PROVA PRATICA
Riporti riga per riga, senza alcuna modifica, tutte le voci seguenti.

[Voci elencate in un insieme di dati]
»»

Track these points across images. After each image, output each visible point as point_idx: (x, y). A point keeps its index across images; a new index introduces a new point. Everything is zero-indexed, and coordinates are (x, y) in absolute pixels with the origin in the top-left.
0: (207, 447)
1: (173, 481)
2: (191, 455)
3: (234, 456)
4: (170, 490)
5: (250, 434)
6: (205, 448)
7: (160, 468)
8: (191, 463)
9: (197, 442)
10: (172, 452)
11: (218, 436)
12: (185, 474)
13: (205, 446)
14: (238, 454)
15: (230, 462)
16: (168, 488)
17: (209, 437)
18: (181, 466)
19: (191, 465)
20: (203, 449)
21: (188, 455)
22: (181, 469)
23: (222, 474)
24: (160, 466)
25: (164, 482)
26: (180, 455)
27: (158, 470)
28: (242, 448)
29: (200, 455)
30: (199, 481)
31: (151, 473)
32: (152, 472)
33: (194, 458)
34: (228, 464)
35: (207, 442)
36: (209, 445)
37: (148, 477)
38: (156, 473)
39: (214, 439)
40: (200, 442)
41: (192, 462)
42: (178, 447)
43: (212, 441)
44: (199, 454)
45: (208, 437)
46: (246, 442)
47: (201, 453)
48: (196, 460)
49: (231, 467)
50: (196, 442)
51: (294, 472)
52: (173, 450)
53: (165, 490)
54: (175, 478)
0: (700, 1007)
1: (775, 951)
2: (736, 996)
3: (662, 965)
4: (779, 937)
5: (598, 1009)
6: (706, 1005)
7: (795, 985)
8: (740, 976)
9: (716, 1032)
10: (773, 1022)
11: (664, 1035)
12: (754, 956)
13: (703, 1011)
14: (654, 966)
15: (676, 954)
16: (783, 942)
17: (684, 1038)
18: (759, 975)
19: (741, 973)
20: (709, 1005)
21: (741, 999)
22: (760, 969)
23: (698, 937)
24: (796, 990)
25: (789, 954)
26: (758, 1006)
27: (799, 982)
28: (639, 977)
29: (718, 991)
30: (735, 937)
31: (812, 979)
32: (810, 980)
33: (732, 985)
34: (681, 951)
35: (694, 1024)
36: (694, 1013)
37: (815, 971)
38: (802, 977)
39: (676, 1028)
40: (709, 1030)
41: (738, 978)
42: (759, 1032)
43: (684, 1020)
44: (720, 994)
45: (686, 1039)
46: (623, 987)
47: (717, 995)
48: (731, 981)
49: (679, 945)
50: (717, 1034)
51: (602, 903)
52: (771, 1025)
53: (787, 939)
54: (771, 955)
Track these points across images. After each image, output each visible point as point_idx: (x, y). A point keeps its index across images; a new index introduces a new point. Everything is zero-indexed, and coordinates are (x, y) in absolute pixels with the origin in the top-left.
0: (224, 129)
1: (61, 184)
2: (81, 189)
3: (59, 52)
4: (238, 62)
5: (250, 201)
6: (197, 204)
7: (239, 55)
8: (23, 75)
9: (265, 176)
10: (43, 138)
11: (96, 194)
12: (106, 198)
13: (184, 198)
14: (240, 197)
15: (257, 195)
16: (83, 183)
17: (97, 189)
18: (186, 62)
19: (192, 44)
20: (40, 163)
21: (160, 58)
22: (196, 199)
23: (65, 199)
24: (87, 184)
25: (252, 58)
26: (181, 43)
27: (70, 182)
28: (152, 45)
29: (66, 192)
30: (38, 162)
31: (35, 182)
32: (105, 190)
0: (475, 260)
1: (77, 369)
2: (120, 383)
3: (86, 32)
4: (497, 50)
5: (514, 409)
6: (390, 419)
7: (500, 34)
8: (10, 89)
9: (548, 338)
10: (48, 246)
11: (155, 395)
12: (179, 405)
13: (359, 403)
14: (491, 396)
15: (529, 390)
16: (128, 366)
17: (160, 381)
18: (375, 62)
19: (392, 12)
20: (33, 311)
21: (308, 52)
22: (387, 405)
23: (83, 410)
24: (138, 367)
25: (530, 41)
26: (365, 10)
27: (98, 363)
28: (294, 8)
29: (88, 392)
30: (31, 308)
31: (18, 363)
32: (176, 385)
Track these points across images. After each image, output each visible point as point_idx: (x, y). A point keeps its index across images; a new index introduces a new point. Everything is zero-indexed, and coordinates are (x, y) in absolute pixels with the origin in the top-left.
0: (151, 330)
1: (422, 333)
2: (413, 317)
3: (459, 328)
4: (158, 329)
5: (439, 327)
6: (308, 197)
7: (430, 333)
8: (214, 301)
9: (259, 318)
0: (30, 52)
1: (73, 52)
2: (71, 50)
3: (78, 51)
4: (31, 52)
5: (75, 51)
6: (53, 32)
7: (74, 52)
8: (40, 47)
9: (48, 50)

««

RISPOSTA ATTESA
Track these points across images. After each image, output each visible point as point_idx: (x, y). A point keeps its index across images; a new index introduces a new point. Everything is zero-indexed, and coordinates are (x, y) in absolute pixels with the origin in the top-left.
0: (207, 447)
1: (173, 481)
2: (191, 455)
3: (234, 456)
4: (170, 490)
5: (250, 434)
6: (205, 448)
7: (160, 468)
8: (191, 463)
9: (197, 442)
10: (172, 452)
11: (218, 436)
12: (185, 474)
13: (205, 446)
14: (238, 454)
15: (230, 462)
16: (168, 488)
17: (209, 437)
18: (181, 466)
19: (191, 465)
20: (203, 449)
21: (188, 455)
22: (181, 469)
23: (222, 474)
24: (160, 466)
25: (164, 482)
26: (180, 455)
27: (158, 470)
28: (242, 448)
29: (200, 455)
30: (199, 481)
31: (151, 473)
32: (152, 472)
33: (194, 458)
34: (228, 464)
35: (207, 442)
36: (209, 445)
37: (148, 477)
38: (156, 473)
39: (214, 439)
40: (200, 442)
41: (192, 462)
42: (178, 447)
43: (212, 441)
44: (199, 454)
45: (208, 437)
46: (246, 442)
47: (201, 453)
48: (196, 460)
49: (231, 467)
50: (196, 442)
51: (294, 472)
52: (173, 450)
53: (165, 490)
54: (175, 478)
0: (700, 1007)
1: (775, 951)
2: (736, 996)
3: (662, 965)
4: (779, 937)
5: (598, 1009)
6: (706, 1005)
7: (795, 985)
8: (740, 976)
9: (716, 1032)
10: (773, 1022)
11: (664, 1035)
12: (754, 956)
13: (703, 1011)
14: (654, 966)
15: (676, 954)
16: (783, 942)
17: (684, 1038)
18: (759, 975)
19: (741, 973)
20: (709, 1005)
21: (741, 999)
22: (760, 969)
23: (698, 937)
24: (796, 990)
25: (789, 954)
26: (758, 1006)
27: (799, 982)
28: (639, 977)
29: (718, 991)
30: (735, 937)
31: (812, 979)
32: (810, 980)
33: (732, 985)
34: (681, 951)
35: (694, 1024)
36: (694, 1013)
37: (815, 971)
38: (802, 977)
39: (676, 1028)
40: (709, 1030)
41: (738, 978)
42: (759, 1032)
43: (684, 1020)
44: (720, 994)
45: (686, 1039)
46: (623, 987)
47: (717, 995)
48: (731, 981)
49: (679, 945)
50: (717, 1034)
51: (602, 903)
52: (771, 1025)
53: (787, 939)
54: (771, 955)
Track these points across images. After each image, output each visible point as point_idx: (x, y). A point keeps its index across images; a new index introduces a new point. Everything is zero-indexed, and coordinates are (x, y) in absolute pixels with the origin in the top-left.
0: (224, 129)
1: (61, 184)
2: (81, 189)
3: (59, 52)
4: (238, 62)
5: (250, 201)
6: (197, 204)
7: (239, 55)
8: (23, 75)
9: (265, 176)
10: (43, 138)
11: (96, 194)
12: (106, 198)
13: (184, 198)
14: (240, 197)
15: (257, 195)
16: (83, 183)
17: (97, 189)
18: (186, 62)
19: (192, 44)
20: (40, 163)
21: (160, 58)
22: (196, 199)
23: (65, 199)
24: (87, 184)
25: (252, 58)
26: (181, 43)
27: (70, 182)
28: (152, 45)
29: (66, 192)
30: (38, 162)
31: (35, 182)
32: (105, 190)
0: (475, 260)
1: (77, 369)
2: (120, 383)
3: (86, 32)
4: (497, 50)
5: (514, 409)
6: (390, 419)
7: (500, 34)
8: (10, 89)
9: (548, 338)
10: (48, 246)
11: (155, 395)
12: (179, 405)
13: (359, 403)
14: (491, 396)
15: (529, 390)
16: (128, 366)
17: (160, 381)
18: (375, 62)
19: (392, 12)
20: (33, 311)
21: (308, 52)
22: (387, 405)
23: (83, 410)
24: (138, 367)
25: (530, 41)
26: (365, 10)
27: (98, 363)
28: (294, 8)
29: (88, 392)
30: (31, 308)
31: (18, 363)
32: (176, 385)
Track these points across images. After each image, output each visible point as point_idx: (x, y). A point keeps its index across images; a new index introduces a new point. Everything is zero-indexed, and coordinates are (x, y) in absolute pixels with the origin in the top-left.
0: (151, 330)
1: (422, 333)
2: (413, 317)
3: (459, 328)
4: (158, 329)
5: (439, 327)
6: (308, 197)
7: (430, 333)
8: (214, 301)
9: (259, 318)
0: (30, 52)
1: (73, 52)
2: (71, 50)
3: (78, 51)
4: (31, 52)
5: (75, 51)
6: (53, 32)
7: (74, 52)
8: (40, 47)
9: (48, 50)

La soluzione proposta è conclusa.